=== Material for this task ===

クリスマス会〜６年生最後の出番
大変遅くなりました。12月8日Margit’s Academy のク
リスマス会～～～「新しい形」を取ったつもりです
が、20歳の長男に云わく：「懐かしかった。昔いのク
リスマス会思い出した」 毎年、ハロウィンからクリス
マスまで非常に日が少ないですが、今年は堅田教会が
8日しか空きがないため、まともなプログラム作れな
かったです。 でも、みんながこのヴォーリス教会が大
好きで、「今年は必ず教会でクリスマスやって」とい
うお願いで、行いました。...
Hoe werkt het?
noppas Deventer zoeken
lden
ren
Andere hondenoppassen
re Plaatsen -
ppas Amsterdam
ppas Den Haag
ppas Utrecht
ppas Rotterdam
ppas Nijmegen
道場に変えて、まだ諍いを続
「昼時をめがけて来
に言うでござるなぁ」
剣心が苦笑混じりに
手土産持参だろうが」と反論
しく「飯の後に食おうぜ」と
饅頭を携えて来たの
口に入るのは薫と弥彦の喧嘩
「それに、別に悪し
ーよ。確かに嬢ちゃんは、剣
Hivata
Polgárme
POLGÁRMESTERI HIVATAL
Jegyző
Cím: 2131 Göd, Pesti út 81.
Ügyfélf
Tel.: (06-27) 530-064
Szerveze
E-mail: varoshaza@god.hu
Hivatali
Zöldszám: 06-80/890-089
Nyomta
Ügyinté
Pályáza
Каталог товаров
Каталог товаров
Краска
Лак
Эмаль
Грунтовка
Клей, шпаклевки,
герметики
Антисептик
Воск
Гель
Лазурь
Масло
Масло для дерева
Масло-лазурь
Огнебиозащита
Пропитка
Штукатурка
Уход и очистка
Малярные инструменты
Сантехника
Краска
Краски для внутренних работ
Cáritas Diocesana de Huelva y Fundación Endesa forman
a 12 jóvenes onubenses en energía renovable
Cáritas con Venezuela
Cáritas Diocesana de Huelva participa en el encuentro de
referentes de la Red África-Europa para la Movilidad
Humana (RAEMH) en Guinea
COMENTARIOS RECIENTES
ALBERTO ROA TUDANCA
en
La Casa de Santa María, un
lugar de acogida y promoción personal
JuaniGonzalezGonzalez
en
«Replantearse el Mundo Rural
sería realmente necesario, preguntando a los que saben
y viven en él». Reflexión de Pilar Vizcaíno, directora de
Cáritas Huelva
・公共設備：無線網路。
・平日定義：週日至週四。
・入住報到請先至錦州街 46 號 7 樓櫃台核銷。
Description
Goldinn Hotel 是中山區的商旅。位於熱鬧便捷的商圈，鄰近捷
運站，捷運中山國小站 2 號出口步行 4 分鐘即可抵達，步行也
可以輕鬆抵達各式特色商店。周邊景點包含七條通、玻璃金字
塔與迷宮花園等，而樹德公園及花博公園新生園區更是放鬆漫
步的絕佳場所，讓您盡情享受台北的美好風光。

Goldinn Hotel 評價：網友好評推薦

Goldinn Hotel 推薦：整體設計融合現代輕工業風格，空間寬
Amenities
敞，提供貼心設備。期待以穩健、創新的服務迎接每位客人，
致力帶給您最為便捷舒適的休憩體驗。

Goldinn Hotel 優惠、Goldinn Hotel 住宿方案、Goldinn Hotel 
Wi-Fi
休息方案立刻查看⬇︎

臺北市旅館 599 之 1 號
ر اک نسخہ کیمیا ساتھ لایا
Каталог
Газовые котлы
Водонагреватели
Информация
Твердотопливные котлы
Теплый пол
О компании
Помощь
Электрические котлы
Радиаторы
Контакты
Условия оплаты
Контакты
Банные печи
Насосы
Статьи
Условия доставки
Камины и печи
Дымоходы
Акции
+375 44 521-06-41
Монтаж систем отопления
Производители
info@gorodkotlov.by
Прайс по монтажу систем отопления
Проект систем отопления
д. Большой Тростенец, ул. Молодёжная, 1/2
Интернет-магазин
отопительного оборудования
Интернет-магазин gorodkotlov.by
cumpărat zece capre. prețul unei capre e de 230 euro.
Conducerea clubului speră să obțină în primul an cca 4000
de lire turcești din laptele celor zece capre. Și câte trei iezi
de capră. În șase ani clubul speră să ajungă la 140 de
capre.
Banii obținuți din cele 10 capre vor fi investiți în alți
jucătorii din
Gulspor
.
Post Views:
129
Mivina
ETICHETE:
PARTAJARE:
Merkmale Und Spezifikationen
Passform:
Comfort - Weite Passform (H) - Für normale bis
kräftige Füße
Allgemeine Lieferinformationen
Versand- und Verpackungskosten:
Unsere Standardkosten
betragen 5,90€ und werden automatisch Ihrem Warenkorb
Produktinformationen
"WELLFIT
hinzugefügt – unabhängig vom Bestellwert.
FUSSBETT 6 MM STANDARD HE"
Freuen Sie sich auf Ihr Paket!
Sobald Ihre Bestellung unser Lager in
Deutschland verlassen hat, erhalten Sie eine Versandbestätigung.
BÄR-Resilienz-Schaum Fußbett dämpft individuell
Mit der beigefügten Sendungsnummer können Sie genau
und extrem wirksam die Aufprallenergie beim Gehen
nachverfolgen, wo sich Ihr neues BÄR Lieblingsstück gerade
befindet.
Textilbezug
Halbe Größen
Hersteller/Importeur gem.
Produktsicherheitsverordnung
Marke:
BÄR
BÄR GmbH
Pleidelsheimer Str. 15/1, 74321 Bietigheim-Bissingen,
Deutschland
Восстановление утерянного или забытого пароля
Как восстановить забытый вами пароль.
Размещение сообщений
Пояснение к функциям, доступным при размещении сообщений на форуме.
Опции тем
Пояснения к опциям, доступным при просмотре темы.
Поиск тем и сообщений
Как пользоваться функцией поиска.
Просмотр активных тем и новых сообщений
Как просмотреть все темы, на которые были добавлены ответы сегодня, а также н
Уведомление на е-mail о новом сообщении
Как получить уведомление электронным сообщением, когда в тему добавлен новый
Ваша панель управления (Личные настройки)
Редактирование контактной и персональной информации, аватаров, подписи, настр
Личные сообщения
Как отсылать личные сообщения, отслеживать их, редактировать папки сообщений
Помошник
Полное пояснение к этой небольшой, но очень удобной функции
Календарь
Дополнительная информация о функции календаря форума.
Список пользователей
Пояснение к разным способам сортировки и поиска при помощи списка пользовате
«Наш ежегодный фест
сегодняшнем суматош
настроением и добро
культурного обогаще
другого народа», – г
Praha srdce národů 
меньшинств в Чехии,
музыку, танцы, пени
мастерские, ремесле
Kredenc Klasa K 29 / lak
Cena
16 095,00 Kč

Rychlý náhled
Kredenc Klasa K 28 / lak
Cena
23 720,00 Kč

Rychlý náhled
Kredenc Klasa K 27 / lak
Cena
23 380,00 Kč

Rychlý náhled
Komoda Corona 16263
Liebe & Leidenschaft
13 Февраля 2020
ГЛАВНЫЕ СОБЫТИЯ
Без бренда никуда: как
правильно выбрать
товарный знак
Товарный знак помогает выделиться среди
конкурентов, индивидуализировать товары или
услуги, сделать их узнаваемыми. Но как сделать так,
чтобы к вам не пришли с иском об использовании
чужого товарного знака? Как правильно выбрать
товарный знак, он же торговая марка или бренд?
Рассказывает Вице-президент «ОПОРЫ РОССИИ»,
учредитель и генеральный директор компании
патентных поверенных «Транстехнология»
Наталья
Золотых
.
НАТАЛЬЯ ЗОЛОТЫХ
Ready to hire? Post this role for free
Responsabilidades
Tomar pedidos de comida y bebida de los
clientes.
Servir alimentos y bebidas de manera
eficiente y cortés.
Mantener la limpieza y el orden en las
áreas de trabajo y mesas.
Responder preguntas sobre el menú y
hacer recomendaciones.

===

• Exercise details: Starting with the first line of the entries and going on through the line with "POLGÁRMESTERI HIVATAL", inclusive, can you update those lines so that "Amsterdam" is replaced by "Haarlem" and everything else stays unchanged?

• Result for this exercise:
クリスマス会〜６年生最後の出番
大変遅くなりました。12月8日Margit’s Academy のク
リスマス会～～～「新しい形」を取ったつもりです
が、20歳の長男に云わく：「懐かしかった。昔いのク
リスマス会思い出した」 毎年、ハロウィンからクリス
マスまで非常に日が少ないですが、今年は堅田教会が
8日しか空きがないため、まともなプログラム作れな
かったです。 でも、みんながこのヴォーリス教会が大
好きで、「今年は必ず教会でクリスマスやって」とい
うお願いで、行いました。...
Hoe werkt het?
noppas Deventer zoeken
lden
ren
Andere hondenoppassen
re Plaatsen -
ppas Haarlem
ppas Den Haag
ppas Utrecht
ppas Rotterdam
ppas Nijmegen
道場に変えて、まだ諍いを続
「昼時をめがけて来
に言うでござるなぁ」
剣心が苦笑混じりに
手土産持参だろうが」と反論
しく「飯の後に食おうぜ」と
饅頭を携えて来たの
口に入るのは薫と弥彦の喧嘩
「それに、別に悪し
ーよ。確かに嬢ちゃんは、剣
Hivata
Polgárme
POLGÁRMESTERI HIVATAL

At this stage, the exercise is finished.